• _Task to carry out_: Both the line below containing "7: (639, 303, 201.44)" and the line containing "27: (688, 359, 161.66)", along with every line between them, should be repeated exactly; no other line belongs in the answer.

(Items from a data source)
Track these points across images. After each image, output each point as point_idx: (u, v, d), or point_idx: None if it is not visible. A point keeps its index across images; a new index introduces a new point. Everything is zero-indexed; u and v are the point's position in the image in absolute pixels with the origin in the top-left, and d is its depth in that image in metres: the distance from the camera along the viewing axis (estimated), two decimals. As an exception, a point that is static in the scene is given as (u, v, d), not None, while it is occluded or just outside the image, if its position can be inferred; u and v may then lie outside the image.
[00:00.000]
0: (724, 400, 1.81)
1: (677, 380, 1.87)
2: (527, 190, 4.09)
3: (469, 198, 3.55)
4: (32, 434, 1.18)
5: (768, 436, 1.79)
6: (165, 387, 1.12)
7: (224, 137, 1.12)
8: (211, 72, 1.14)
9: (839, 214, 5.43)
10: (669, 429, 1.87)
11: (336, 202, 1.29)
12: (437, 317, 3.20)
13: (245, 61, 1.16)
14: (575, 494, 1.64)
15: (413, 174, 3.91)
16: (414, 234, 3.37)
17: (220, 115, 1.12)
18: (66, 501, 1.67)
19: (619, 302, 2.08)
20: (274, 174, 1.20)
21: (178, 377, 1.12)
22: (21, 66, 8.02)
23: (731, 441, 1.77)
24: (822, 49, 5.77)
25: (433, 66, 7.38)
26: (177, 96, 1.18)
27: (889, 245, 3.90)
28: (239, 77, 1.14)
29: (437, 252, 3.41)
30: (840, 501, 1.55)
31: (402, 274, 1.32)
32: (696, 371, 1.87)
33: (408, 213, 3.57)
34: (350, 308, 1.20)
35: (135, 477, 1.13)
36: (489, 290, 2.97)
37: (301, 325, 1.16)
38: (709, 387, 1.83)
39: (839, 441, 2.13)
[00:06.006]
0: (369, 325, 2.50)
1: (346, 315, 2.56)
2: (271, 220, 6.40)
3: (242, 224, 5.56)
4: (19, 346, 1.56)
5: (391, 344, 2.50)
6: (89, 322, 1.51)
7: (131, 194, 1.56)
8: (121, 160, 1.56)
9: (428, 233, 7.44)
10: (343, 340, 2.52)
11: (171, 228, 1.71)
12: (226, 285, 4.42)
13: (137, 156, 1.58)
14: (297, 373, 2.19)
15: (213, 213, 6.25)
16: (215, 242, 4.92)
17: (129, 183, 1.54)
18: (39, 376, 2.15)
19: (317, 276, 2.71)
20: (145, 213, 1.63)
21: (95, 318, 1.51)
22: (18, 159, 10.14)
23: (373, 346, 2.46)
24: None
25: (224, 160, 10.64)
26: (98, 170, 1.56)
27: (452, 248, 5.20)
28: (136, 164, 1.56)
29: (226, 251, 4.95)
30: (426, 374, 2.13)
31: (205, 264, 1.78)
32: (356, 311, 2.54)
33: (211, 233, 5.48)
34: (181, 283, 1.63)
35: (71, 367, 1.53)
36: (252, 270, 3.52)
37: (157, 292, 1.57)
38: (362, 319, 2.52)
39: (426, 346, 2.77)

...

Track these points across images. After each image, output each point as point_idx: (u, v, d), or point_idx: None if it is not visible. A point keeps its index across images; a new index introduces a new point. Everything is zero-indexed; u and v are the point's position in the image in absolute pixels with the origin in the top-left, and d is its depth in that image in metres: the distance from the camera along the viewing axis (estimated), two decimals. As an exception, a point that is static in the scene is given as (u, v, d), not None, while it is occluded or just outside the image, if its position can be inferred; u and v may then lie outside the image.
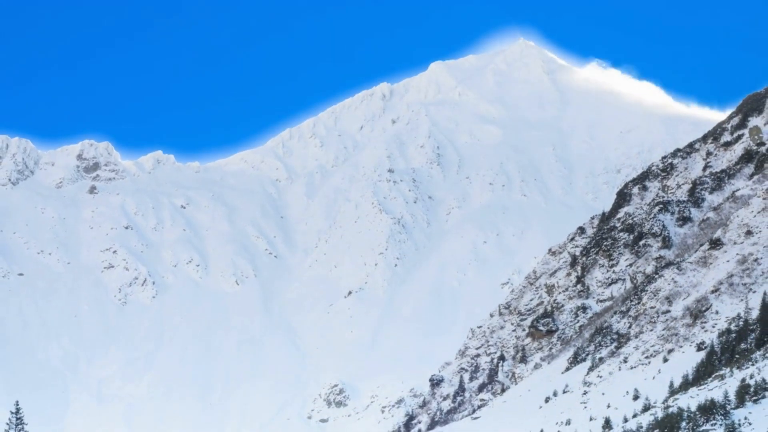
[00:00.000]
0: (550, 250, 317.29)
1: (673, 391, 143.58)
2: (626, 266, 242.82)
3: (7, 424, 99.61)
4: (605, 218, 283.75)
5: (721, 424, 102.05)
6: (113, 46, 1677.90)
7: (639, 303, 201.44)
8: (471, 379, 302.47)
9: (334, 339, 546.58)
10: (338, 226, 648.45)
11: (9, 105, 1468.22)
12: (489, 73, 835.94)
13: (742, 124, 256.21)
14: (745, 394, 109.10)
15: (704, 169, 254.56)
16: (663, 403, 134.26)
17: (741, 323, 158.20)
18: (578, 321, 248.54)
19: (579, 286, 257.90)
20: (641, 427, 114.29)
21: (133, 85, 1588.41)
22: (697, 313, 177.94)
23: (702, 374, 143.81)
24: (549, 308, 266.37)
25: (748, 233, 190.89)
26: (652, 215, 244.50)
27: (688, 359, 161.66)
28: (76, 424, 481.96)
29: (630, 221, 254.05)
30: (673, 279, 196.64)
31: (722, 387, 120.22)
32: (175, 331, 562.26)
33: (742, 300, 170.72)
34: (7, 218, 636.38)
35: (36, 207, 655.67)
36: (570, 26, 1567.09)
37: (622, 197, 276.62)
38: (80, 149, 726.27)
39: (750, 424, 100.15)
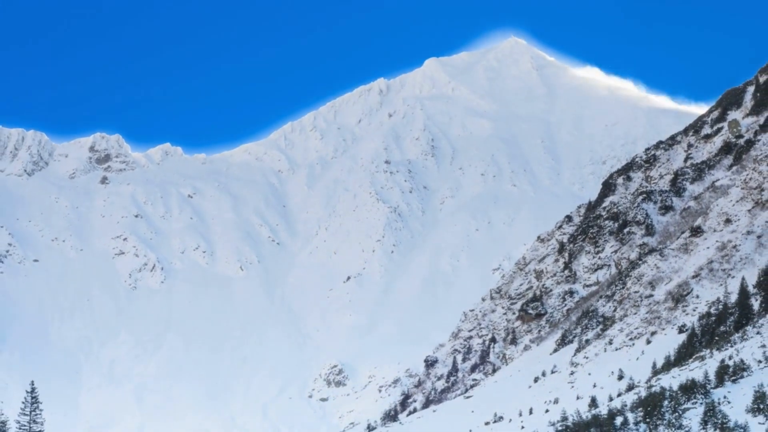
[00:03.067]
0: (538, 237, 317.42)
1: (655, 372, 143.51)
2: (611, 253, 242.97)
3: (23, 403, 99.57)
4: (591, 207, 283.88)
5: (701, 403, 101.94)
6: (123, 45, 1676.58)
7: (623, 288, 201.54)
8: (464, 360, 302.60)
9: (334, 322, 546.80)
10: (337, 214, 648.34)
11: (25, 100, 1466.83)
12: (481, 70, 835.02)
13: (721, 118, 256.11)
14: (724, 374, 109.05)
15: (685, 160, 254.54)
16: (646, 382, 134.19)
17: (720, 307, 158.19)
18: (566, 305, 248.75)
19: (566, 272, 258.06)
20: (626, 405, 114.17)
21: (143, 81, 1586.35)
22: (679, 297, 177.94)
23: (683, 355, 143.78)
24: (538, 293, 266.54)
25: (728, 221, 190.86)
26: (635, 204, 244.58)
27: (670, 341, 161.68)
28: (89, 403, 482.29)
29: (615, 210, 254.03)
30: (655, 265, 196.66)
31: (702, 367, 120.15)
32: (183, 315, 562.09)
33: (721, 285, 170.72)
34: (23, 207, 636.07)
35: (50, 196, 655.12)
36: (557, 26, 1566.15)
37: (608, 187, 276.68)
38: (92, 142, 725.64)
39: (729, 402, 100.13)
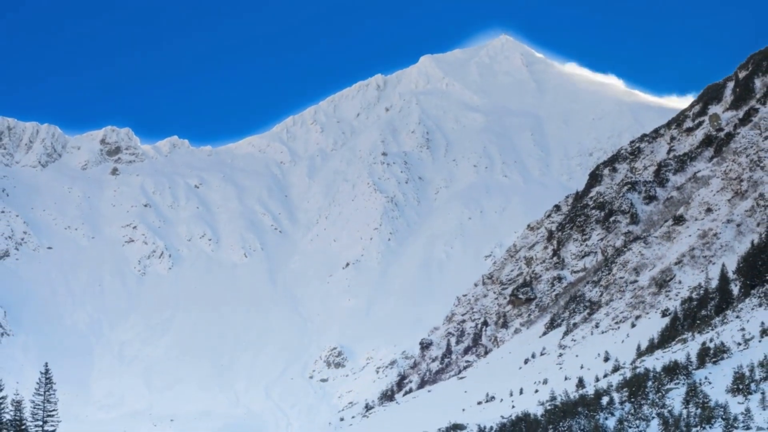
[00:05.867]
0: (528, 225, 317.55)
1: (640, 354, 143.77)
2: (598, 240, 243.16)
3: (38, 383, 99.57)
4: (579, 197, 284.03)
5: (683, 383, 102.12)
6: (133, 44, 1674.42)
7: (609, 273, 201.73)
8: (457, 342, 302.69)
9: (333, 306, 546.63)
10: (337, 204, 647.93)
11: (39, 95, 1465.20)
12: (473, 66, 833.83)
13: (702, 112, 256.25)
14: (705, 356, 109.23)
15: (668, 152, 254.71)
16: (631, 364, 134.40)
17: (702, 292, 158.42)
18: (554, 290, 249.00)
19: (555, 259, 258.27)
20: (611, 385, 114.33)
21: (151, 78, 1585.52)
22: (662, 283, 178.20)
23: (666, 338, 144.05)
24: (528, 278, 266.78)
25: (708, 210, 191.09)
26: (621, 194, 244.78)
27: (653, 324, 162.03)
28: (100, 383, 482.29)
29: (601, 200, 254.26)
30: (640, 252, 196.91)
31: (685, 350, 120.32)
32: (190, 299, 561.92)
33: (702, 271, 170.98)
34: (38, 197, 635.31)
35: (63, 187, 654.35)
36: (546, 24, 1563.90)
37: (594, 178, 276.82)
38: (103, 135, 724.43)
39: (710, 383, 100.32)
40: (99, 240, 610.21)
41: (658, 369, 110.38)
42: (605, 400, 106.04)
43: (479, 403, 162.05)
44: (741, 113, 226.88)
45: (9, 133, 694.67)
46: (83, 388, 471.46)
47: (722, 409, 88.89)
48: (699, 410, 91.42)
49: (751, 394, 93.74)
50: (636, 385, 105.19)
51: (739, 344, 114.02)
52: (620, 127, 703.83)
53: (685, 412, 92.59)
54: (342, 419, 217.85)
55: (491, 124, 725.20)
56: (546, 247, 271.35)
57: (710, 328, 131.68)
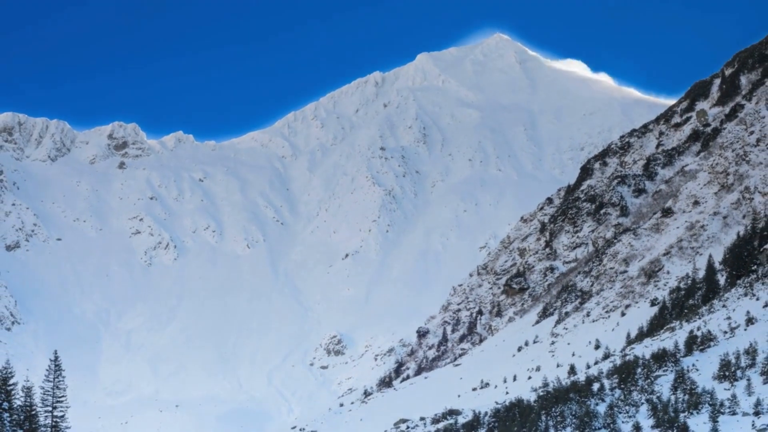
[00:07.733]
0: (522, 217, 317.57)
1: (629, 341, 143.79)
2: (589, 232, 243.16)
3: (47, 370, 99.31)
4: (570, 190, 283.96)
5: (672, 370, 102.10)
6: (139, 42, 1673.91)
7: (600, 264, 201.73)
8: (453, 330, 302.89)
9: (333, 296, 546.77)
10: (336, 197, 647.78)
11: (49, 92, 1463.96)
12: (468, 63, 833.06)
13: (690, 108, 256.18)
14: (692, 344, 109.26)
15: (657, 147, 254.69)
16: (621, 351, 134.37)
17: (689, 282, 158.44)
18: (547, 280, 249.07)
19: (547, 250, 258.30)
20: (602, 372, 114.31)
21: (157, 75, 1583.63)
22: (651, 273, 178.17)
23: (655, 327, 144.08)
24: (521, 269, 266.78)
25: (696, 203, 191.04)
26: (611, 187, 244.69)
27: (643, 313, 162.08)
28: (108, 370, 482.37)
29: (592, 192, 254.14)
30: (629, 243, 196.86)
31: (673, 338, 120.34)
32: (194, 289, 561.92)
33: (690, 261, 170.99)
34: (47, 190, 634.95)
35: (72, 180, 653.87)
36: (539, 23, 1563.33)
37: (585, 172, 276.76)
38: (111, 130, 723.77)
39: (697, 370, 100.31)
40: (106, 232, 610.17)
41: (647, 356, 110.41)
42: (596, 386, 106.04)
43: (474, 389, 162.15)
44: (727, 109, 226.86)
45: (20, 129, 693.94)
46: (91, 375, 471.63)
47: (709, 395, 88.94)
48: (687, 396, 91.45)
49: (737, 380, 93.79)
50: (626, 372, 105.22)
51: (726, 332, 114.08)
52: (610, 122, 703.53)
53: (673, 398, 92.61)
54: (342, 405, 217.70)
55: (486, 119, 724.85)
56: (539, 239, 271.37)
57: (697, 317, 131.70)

• _Output for this task_:
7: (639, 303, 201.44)
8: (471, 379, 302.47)
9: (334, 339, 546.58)
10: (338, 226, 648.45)
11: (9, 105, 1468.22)
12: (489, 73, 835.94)
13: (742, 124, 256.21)
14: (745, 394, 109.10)
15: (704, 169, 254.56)
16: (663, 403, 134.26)
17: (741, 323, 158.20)
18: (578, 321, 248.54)
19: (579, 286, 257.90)
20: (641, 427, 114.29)
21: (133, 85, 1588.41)
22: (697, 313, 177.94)
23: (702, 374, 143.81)
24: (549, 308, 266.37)
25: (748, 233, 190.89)
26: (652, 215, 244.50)
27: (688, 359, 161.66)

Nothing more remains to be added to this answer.